- _Directions_: For the data below, give again exactly the lines from the one containing "30 000 Kč hrubého" through the one containing "Центр цифровых архивных", both ends included, and no others.

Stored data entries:

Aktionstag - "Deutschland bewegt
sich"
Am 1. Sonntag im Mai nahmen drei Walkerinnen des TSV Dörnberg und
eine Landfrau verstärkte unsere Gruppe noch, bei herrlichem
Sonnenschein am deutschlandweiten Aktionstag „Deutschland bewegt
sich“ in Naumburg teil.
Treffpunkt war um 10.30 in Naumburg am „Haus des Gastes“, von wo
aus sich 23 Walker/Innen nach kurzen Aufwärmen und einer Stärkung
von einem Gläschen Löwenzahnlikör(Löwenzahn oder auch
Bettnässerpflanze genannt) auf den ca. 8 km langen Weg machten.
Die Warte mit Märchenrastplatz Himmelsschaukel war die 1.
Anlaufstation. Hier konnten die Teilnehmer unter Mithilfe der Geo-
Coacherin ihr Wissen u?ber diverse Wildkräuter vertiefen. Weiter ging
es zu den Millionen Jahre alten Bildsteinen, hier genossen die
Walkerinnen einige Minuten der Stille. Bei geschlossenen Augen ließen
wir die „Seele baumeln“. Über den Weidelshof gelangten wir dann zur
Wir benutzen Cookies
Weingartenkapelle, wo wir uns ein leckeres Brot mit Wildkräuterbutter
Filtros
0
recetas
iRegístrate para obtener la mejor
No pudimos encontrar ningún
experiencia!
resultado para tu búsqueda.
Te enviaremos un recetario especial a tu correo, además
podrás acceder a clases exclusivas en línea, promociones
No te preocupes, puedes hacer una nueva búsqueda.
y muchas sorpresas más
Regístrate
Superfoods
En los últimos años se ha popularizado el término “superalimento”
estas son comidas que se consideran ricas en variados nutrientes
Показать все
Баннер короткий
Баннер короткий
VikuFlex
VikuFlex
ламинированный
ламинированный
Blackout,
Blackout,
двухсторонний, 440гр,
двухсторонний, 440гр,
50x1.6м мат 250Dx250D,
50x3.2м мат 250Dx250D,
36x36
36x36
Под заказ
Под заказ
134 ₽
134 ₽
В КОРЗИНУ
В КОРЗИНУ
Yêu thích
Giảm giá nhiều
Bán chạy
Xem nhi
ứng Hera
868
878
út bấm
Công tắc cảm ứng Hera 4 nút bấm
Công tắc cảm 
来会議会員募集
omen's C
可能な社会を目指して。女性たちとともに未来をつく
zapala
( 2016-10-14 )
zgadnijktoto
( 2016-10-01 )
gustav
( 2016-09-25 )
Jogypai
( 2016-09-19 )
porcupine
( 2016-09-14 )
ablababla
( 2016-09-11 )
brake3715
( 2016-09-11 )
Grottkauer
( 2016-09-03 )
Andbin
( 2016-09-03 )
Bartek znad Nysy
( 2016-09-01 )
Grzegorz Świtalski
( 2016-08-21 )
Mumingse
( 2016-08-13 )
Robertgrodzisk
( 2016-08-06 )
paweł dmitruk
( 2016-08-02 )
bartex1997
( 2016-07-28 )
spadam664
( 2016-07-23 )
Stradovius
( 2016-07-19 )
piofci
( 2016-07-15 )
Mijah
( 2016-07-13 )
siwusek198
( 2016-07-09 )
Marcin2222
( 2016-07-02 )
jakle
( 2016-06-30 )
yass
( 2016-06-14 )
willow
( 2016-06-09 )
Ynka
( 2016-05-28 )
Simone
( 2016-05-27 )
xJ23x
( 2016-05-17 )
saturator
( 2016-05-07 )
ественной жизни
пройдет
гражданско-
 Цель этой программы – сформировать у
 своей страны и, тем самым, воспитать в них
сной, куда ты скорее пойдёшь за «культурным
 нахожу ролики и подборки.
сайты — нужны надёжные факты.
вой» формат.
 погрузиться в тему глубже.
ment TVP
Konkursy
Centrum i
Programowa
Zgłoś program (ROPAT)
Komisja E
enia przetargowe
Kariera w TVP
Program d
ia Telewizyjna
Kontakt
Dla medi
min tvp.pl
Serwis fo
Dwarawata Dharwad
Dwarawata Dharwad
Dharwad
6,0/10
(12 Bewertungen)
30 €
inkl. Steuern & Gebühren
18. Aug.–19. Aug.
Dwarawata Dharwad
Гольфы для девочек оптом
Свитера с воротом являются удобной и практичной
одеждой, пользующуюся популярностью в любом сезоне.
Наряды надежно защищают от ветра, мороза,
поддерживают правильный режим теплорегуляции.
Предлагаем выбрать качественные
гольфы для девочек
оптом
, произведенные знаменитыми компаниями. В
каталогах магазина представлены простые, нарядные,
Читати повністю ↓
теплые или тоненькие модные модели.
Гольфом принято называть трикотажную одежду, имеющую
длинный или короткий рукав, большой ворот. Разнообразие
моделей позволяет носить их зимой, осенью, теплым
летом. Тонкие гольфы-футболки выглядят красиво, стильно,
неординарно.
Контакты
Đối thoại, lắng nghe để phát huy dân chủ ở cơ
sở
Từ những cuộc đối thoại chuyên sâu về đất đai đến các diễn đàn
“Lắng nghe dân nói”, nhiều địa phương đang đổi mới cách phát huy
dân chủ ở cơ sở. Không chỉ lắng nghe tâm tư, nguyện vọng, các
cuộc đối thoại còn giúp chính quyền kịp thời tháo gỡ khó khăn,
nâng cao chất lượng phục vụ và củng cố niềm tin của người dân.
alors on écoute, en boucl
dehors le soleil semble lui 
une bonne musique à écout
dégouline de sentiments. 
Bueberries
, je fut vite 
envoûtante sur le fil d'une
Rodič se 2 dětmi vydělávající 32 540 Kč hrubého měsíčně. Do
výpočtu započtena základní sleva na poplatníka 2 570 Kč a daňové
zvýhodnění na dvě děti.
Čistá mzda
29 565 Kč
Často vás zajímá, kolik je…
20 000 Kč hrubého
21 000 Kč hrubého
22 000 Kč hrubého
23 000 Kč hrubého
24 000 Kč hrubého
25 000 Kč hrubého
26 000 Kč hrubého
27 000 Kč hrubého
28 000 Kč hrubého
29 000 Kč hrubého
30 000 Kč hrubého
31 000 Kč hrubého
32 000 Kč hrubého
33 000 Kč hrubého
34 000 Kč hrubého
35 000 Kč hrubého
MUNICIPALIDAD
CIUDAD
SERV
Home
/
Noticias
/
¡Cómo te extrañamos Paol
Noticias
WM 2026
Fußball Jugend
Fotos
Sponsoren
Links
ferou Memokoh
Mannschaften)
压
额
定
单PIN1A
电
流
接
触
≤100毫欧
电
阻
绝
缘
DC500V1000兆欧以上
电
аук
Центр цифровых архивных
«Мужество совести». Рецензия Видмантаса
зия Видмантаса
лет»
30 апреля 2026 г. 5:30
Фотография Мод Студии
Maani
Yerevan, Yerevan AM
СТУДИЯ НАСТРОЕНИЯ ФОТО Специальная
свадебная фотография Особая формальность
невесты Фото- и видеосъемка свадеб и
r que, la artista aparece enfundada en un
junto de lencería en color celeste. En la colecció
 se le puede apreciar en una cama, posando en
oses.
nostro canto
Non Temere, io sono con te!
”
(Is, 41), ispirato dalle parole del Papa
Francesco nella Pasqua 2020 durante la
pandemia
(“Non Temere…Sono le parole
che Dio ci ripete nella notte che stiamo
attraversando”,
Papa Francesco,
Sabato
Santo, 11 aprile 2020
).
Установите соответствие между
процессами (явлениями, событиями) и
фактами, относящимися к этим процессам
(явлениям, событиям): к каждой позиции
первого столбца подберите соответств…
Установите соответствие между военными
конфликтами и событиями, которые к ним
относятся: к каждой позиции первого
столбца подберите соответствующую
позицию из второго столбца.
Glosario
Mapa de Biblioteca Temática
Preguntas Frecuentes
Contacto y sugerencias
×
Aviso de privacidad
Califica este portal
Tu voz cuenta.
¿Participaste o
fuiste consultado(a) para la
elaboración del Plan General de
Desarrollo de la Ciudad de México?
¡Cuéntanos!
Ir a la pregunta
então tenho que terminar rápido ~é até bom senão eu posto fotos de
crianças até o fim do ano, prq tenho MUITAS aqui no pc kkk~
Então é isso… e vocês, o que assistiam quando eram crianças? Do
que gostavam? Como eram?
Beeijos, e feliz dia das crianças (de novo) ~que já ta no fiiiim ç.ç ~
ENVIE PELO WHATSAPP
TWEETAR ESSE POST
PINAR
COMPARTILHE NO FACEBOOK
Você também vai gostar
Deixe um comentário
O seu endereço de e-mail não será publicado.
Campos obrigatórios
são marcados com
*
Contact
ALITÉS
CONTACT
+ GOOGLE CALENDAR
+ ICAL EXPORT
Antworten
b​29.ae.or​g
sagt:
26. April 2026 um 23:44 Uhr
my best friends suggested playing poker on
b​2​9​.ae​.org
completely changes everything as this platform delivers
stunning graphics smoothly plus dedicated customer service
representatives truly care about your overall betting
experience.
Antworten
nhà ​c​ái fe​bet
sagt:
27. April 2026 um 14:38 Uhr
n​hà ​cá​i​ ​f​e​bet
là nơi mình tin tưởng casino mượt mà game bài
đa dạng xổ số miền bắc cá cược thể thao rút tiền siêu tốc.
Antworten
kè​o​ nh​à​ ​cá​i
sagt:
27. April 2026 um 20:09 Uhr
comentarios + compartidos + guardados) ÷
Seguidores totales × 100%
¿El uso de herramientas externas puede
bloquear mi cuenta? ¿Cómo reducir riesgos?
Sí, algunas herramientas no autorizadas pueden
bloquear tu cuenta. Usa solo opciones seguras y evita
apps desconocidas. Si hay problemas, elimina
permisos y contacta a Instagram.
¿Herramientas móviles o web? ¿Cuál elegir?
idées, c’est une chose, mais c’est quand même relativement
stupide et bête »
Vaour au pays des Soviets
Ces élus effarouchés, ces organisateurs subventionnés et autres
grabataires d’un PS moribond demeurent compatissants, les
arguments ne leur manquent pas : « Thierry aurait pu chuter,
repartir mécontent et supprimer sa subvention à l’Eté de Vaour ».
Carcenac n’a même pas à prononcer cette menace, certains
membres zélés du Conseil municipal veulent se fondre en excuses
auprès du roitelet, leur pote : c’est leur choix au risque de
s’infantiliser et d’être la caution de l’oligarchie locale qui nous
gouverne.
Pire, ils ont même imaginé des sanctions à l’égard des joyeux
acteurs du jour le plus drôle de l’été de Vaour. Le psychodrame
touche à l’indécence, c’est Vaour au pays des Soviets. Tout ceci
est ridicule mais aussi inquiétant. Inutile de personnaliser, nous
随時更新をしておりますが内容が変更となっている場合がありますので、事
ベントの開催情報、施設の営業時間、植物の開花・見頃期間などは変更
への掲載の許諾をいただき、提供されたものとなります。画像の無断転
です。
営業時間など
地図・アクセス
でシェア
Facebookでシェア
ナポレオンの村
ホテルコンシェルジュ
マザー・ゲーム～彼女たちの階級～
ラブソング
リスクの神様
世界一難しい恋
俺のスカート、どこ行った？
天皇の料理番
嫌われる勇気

- _Task answer_:
30 000 Kč hrubého
31 000 Kč hrubého
32 000 Kč hrubého
33 000 Kč hrubého
34 000 Kč hrubého
35 000 Kč hrubého
MUNICIPALIDAD
CIUDAD
SERV
Home
/
Noticias
/
¡Cómo te extrañamos Paol
Noticias
WM 2026
Fußball Jugend
Fotos
Sponsoren
Links
ferou Memokoh
Mannschaften)
压
额
定
单PIN1A
电
流
接
触
≤100毫欧
电
阻
绝
缘
DC500V1000兆欧以上
电
аук
Центр цифровых архивных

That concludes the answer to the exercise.